彼我の差を観察して、橋渡しをすればいいだけじゃん。

僕はマイノリティ?だったから、
言語化しなければ生きていけなかったのかな。
じゃ多数派の甘えなのかもしれない?


世界はどう見えているか。
人によって異なる。
立ってるところでも異なる。
だから世界は豊かでおもしろいのだ。

で、それを阻害するqwerty以下略
posted by おおおかとしひこ at 12:14| Comment(2) | TrackBack(0) | カタナ式 | このブログの読者になる | 更新情報をチェックする
この記事へのコメント
冷静な文体などの大岡さんが認識している特徴の中にリズム感の良い文体、悪い文体、みたいな分類はあるのでしょうか。
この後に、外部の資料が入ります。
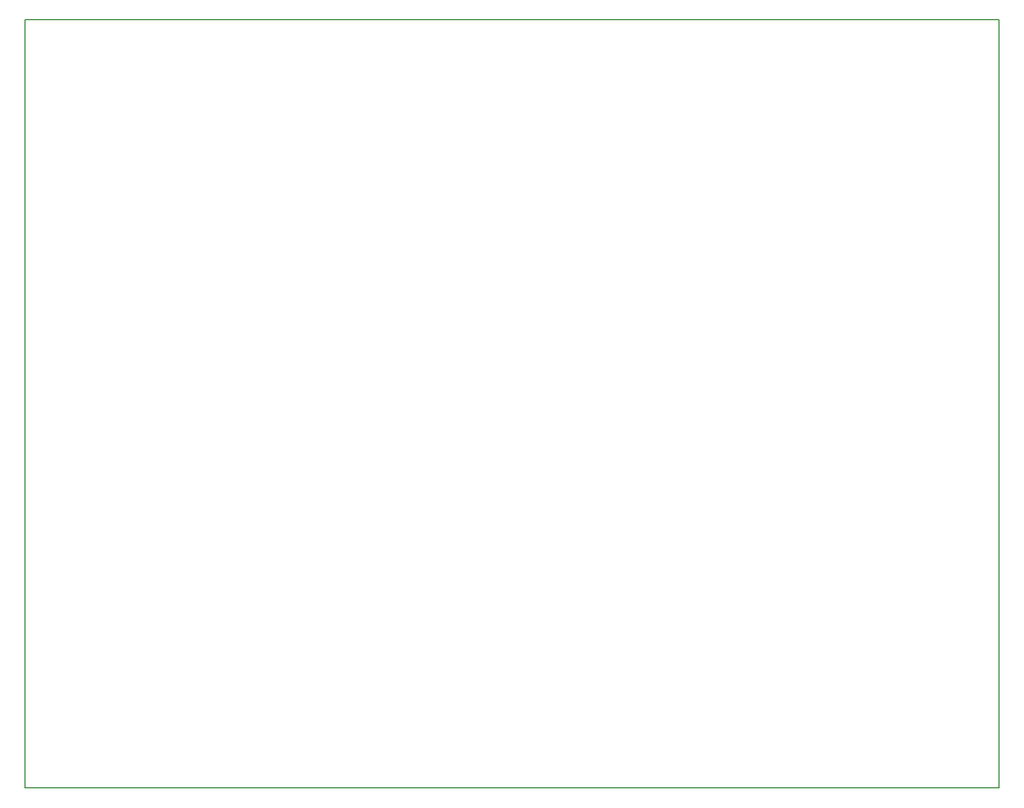
<source format=gm1>
G04 #@! TF.GenerationSoftware,KiCad,Pcbnew,(7.0.0)*
G04 #@! TF.CreationDate,2023-12-21T14:48:03-05:00*
G04 #@! TF.ProjectId,luminator,6c756d69-6e61-4746-9f72-2e6b69636164,rev?*
G04 #@! TF.SameCoordinates,Original*
G04 #@! TF.FileFunction,Profile,NP*
%FSLAX46Y46*%
G04 Gerber Fmt 4.6, Leading zero omitted, Abs format (unit mm)*
G04 Created by KiCad (PCBNEW (7.0.0)) date 2023-12-21 14:48:03*
%MOMM*%
%LPD*%
G01*
G04 APERTURE LIST*
G04 #@! TA.AperFunction,Profile*
%ADD10C,0.200000*%
G04 #@! TD*
G04 APERTURE END LIST*
D10*
X46405800Y-28041600D02*
X184988200Y-28041600D01*
X184988200Y-28041600D02*
X184988200Y-137363200D01*
X184988200Y-137363200D02*
X46405800Y-137363200D01*
X46405800Y-137363200D02*
X46405800Y-28041600D01*
M02*

</source>
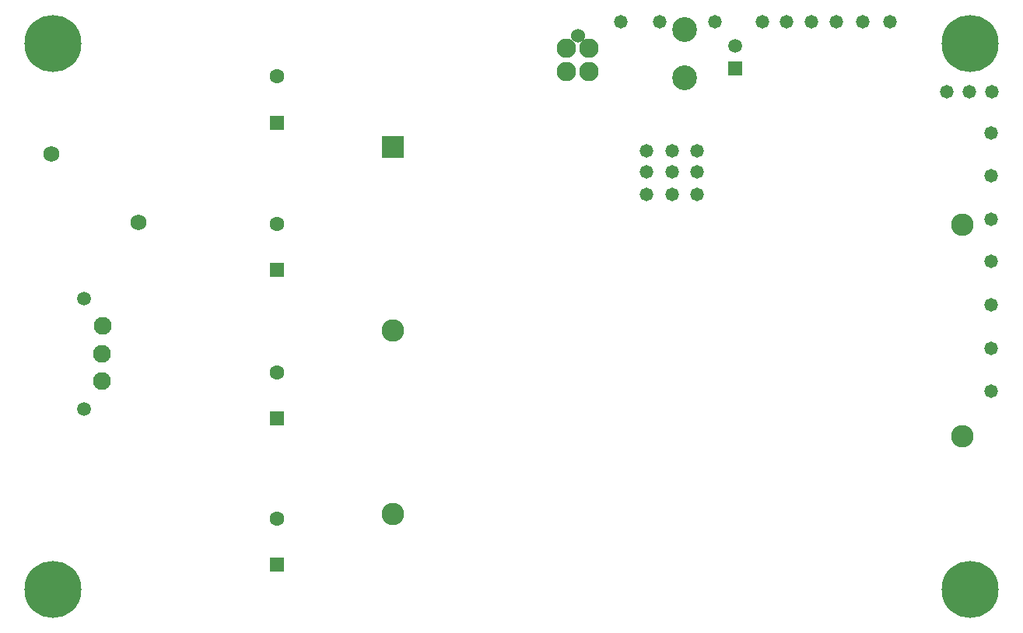
<source format=gbs>
G04*
G04 #@! TF.GenerationSoftware,Altium Limited,Altium Designer,18.1.9 (240)*
G04*
G04 Layer_Color=16711935*
%FSLAX44Y44*%
%MOMM*%
G71*
G01*
G75*
%ADD26C,2.1032*%
%ADD27C,2.7032*%
%ADD28R,1.5032X1.5032*%
%ADD29C,1.5032*%
%ADD30C,6.2032*%
%ADD31C,1.9532*%
%ADD32R,1.6032X1.6032*%
%ADD33C,1.6032*%
%ADD34C,1.7272*%
%ADD35R,2.4532X2.4532*%
%ADD36C,2.4532*%
%ADD37C,1.5232*%
%ADD38C,1.4732*%
D26*
X1115000Y1001000D02*
D03*
X1140000D02*
D03*
X1115000Y1026000D02*
D03*
X1140000D02*
D03*
D27*
X1244000Y1046750D02*
D03*
Y993750D02*
D03*
D28*
X1299000Y1004000D02*
D03*
D29*
Y1029000D02*
D03*
X590000Y633600D02*
D03*
Y753600D02*
D03*
D30*
X1554480Y436880D02*
D03*
Y1031240D02*
D03*
X556260D02*
D03*
Y436880D02*
D03*
D31*
X609600Y693600D02*
D03*
Y663600D02*
D03*
X610350Y723600D02*
D03*
D32*
X800100Y463740D02*
D03*
Y622960D02*
D03*
Y945280D02*
D03*
Y784860D02*
D03*
D33*
Y513740D02*
D03*
Y672960D02*
D03*
Y995280D02*
D03*
Y834860D02*
D03*
D34*
X554478Y911278D02*
D03*
X649478Y836279D02*
D03*
D35*
X926430Y918820D02*
D03*
D36*
Y718820D02*
D03*
Y518820D02*
D03*
X1546430Y603820D02*
D03*
Y833820D02*
D03*
D37*
X1127500Y1039400D02*
D03*
D38*
X1216750Y1054750D02*
D03*
X1174750D02*
D03*
X1577250Y652750D02*
D03*
Y699250D02*
D03*
Y746500D02*
D03*
Y794250D02*
D03*
Y840250D02*
D03*
Y887250D02*
D03*
Y934000D02*
D03*
X1257500Y867250D02*
D03*
X1230250D02*
D03*
X1202500D02*
D03*
X1257500Y891500D02*
D03*
X1230000D02*
D03*
X1202500D02*
D03*
X1257500Y914278D02*
D03*
X1230000D02*
D03*
X1202500D02*
D03*
X1578000Y978500D02*
D03*
X1553500D02*
D03*
X1529250D02*
D03*
X1277000Y1054750D02*
D03*
X1467000D02*
D03*
X1437750D02*
D03*
X1328500D02*
D03*
X1409250D02*
D03*
X1381750D02*
D03*
X1354500D02*
D03*
M02*

</source>
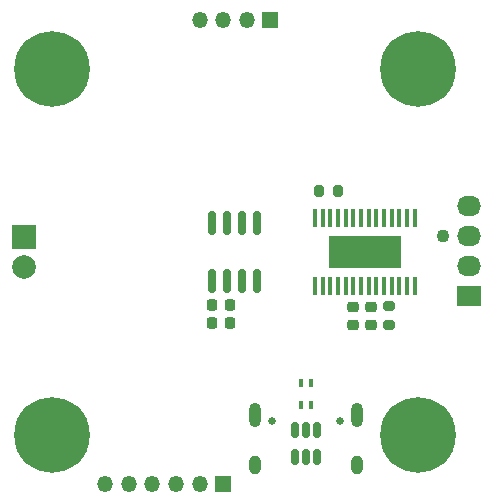
<source format=gbs>
%TF.GenerationSoftware,KiCad,Pcbnew,8.0.4*%
%TF.CreationDate,2024-08-27T17:51:01+02:00*%
%TF.ProjectId,stepper_driver_PCB,73746570-7065-4725-9f64-72697665725f,rev?*%
%TF.SameCoordinates,Original*%
%TF.FileFunction,Soldermask,Bot*%
%TF.FilePolarity,Negative*%
%FSLAX46Y46*%
G04 Gerber Fmt 4.6, Leading zero omitted, Abs format (unit mm)*
G04 Created by KiCad (PCBNEW 8.0.4) date 2024-08-27 17:51:01*
%MOMM*%
%LPD*%
G01*
G04 APERTURE LIST*
G04 Aperture macros list*
%AMRoundRect*
0 Rectangle with rounded corners*
0 $1 Rounding radius*
0 $2 $3 $4 $5 $6 $7 $8 $9 X,Y pos of 4 corners*
0 Add a 4 corners polygon primitive as box body*
4,1,4,$2,$3,$4,$5,$6,$7,$8,$9,$2,$3,0*
0 Add four circle primitives for the rounded corners*
1,1,$1+$1,$2,$3*
1,1,$1+$1,$4,$5*
1,1,$1+$1,$6,$7*
1,1,$1+$1,$8,$9*
0 Add four rect primitives between the rounded corners*
20,1,$1+$1,$2,$3,$4,$5,0*
20,1,$1+$1,$4,$5,$6,$7,0*
20,1,$1+$1,$6,$7,$8,$9,0*
20,1,$1+$1,$8,$9,$2,$3,0*%
G04 Aperture macros list end*
%ADD10R,1.350000X1.350000*%
%ADD11O,1.350000X1.350000*%
%ADD12C,0.800000*%
%ADD13C,6.400000*%
%ADD14R,2.000000X2.000000*%
%ADD15C,2.000000*%
%ADD16C,0.650000*%
%ADD17O,1.000000X2.100000*%
%ADD18O,1.000000X1.600000*%
%ADD19C,1.100000*%
%ADD20R,2.030000X1.730000*%
%ADD21O,2.030000X1.730000*%
%ADD22RoundRect,0.150000X0.150000X-0.825000X0.150000X0.825000X-0.150000X0.825000X-0.150000X-0.825000X0*%
%ADD23RoundRect,0.225000X-0.250000X0.225000X-0.250000X-0.225000X0.250000X-0.225000X0.250000X0.225000X0*%
%ADD24RoundRect,0.150000X-0.150000X0.512500X-0.150000X-0.512500X0.150000X-0.512500X0.150000X0.512500X0*%
%ADD25RoundRect,0.225000X0.225000X0.250000X-0.225000X0.250000X-0.225000X-0.250000X0.225000X-0.250000X0*%
%ADD26RoundRect,0.100000X0.100000X-0.675000X0.100000X0.675000X-0.100000X0.675000X-0.100000X-0.675000X0*%
%ADD27R,6.200000X2.750000*%
%ADD28RoundRect,0.225000X-0.225000X-0.250000X0.225000X-0.250000X0.225000X0.250000X-0.225000X0.250000X0*%
%ADD29RoundRect,0.225000X0.250000X-0.225000X0.250000X0.225000X-0.250000X0.225000X-0.250000X-0.225000X0*%
%ADD30RoundRect,0.200000X-0.275000X0.200000X-0.275000X-0.200000X0.275000X-0.200000X0.275000X0.200000X0*%
%ADD31RoundRect,0.200000X-0.200000X-0.275000X0.200000X-0.275000X0.200000X0.275000X-0.200000X0.275000X0*%
%ADD32R,0.406400X0.762000*%
G04 APERTURE END LIST*
D10*
%TO.C,J2*%
X114500000Y-115150000D03*
D11*
X112499999Y-115150000D03*
X110500000Y-115150000D03*
X108500000Y-115150000D03*
X106500000Y-115150000D03*
X104500000Y-115150000D03*
%TD*%
D10*
%TO.C,J4*%
X118500000Y-75850000D03*
D11*
X116499999Y-75850000D03*
X114500000Y-75850000D03*
X112500000Y-75850000D03*
%TD*%
D12*
%TO.C,H2*%
X128600000Y-80000000D03*
X129302944Y-78302944D03*
X129302944Y-81697056D03*
X131000000Y-77600000D03*
D13*
X131000000Y-80000000D03*
D12*
X131000000Y-82400000D03*
X132697056Y-78302944D03*
X132697056Y-81697056D03*
X133400000Y-80000000D03*
%TD*%
D14*
%TO.C,J1*%
X97600000Y-94200000D03*
D15*
X97600000Y-96740000D03*
%TD*%
D16*
%TO.C,J5*%
X118610000Y-109845000D03*
X124390000Y-109845000D03*
D17*
X117180000Y-109345000D03*
D18*
X117180000Y-113525000D03*
D17*
X125820000Y-109345000D03*
D18*
X125820000Y-113525000D03*
%TD*%
D12*
%TO.C,H1*%
X97600000Y-80000000D03*
X98302944Y-78302944D03*
X98302944Y-81697056D03*
X100000000Y-77600000D03*
D13*
X100000000Y-80000000D03*
D12*
X100000000Y-82400000D03*
X101697056Y-78302944D03*
X101697056Y-81697056D03*
X102400000Y-80000000D03*
%TD*%
D19*
%TO.C,J3*%
X133140000Y-94170000D03*
D20*
X135300000Y-99250000D03*
D21*
X135300000Y-96710000D03*
X135300000Y-94170001D03*
X135300000Y-91630000D03*
%TD*%
D12*
%TO.C,H4*%
X128600000Y-111000000D03*
X129302944Y-109302944D03*
X129302944Y-112697056D03*
X131000000Y-108600000D03*
D13*
X131000000Y-111000000D03*
D12*
X131000000Y-113400000D03*
X132697056Y-109302944D03*
X132697056Y-112697056D03*
X133400000Y-111000000D03*
%TD*%
%TO.C,H3*%
X97600000Y-111000000D03*
X98302944Y-109302944D03*
X98302944Y-112697056D03*
X100000000Y-108600000D03*
D13*
X100000000Y-111000000D03*
D12*
X100000000Y-113400000D03*
X101697056Y-109302944D03*
X101697056Y-112697056D03*
X102400000Y-111000000D03*
%TD*%
D22*
%TO.C,U2*%
X117405000Y-97975000D03*
X116135000Y-97975000D03*
X114865000Y-97975000D03*
X113595000Y-97975000D03*
X113595000Y-93025000D03*
X114865000Y-93025000D03*
X116135000Y-93025000D03*
X117405000Y-93025000D03*
%TD*%
D23*
%TO.C,C15*%
X127000000Y-100125000D03*
X127000000Y-101675000D03*
%TD*%
D24*
%TO.C,U6*%
X120550001Y-110562500D03*
X121500000Y-110562500D03*
X122449999Y-110562500D03*
X122449999Y-112837500D03*
X121500000Y-112837500D03*
X120550001Y-112837500D03*
%TD*%
D25*
%TO.C,C4*%
X115075000Y-101500000D03*
X113525000Y-101500000D03*
%TD*%
D26*
%TO.C,U5*%
X130725000Y-98375000D03*
X130075000Y-98375000D03*
X129425000Y-98375000D03*
X128775000Y-98375000D03*
X128125001Y-98375000D03*
X127475000Y-98375000D03*
X126825000Y-98375000D03*
X126175000Y-98375000D03*
X125525000Y-98375000D03*
X124874999Y-98375000D03*
X124225000Y-98375000D03*
X123575000Y-98375000D03*
X122925000Y-98375000D03*
X122275000Y-98375000D03*
X122275000Y-92625000D03*
X122925000Y-92625000D03*
X123575000Y-92625000D03*
X124225000Y-92625000D03*
X124874999Y-92625000D03*
X125525000Y-92625000D03*
X126175000Y-92625000D03*
X126825000Y-92625000D03*
X127475000Y-92625000D03*
X128125001Y-92625000D03*
X128775000Y-92625000D03*
X129425000Y-92625000D03*
X130075000Y-92625000D03*
X130725000Y-92625000D03*
D27*
X126500000Y-95500000D03*
%TD*%
D28*
%TO.C,C3*%
X113550000Y-100000000D03*
X115100000Y-100000000D03*
%TD*%
D29*
%TO.C,C16*%
X125500000Y-101675000D03*
X125500000Y-100125000D03*
%TD*%
D30*
%TO.C,R10*%
X128500000Y-100075000D03*
X128500000Y-101725000D03*
%TD*%
D31*
%TO.C,R1*%
X122575000Y-90300000D03*
X124225000Y-90300000D03*
%TD*%
D32*
%TO.C,FL1*%
X121093600Y-108424999D03*
X121093600Y-106575001D03*
X121906400Y-106575001D03*
X121906400Y-108424999D03*
%TD*%
M02*

</source>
音声的なイメージが大岡さんにないのなら、なんかリズム揃ってなくて気持ち悪いな、みたいな私が音声イメージから汲み取る感覚を感じることは無いのだろうかと気になります。
そういう文章パーツの揃ってなさみたいなのも視覚化されたりするのでしょうか。
Posted by 宮野渉 at 2026年03月04日 02:15
>宮野渉さん

ありますよ。
歩く、腕を振って足を上げて、ジョギング、走る、散歩、踊る、などの身体的テンポ感、
息切れする、呼吸が乱れる、深呼吸、運動的な呼吸、
的な呼吸の感覚、
鼓動が速い、遅い、不整脈的、などの心臓の感覚、
みたいなものです。
触覚って実はかなり広い感覚ですね。
自転車に乗ってる感じ、車に乗ってる感じ、
ボートに乗ってる感じ、などにもなります。

乱れや転調もその感覚でわかります。

視覚的には粒が揃ってるとか揃ってないとかの、
空間的視覚?で感じます。
漢字やひらがなの濃さや密度みたいなものでも感じます。

七五調はやっぱり王道できれいに感じます。
長さと語の数のバランスがいいですね。
七五で切れずに字余りや字足らずになると気持ち悪さを感じます。
あと対句で長さや密度が揃ってないとか。


逆にわからないのは、「韻を踏んでる」です。
声に出して初めて気づくことがあります。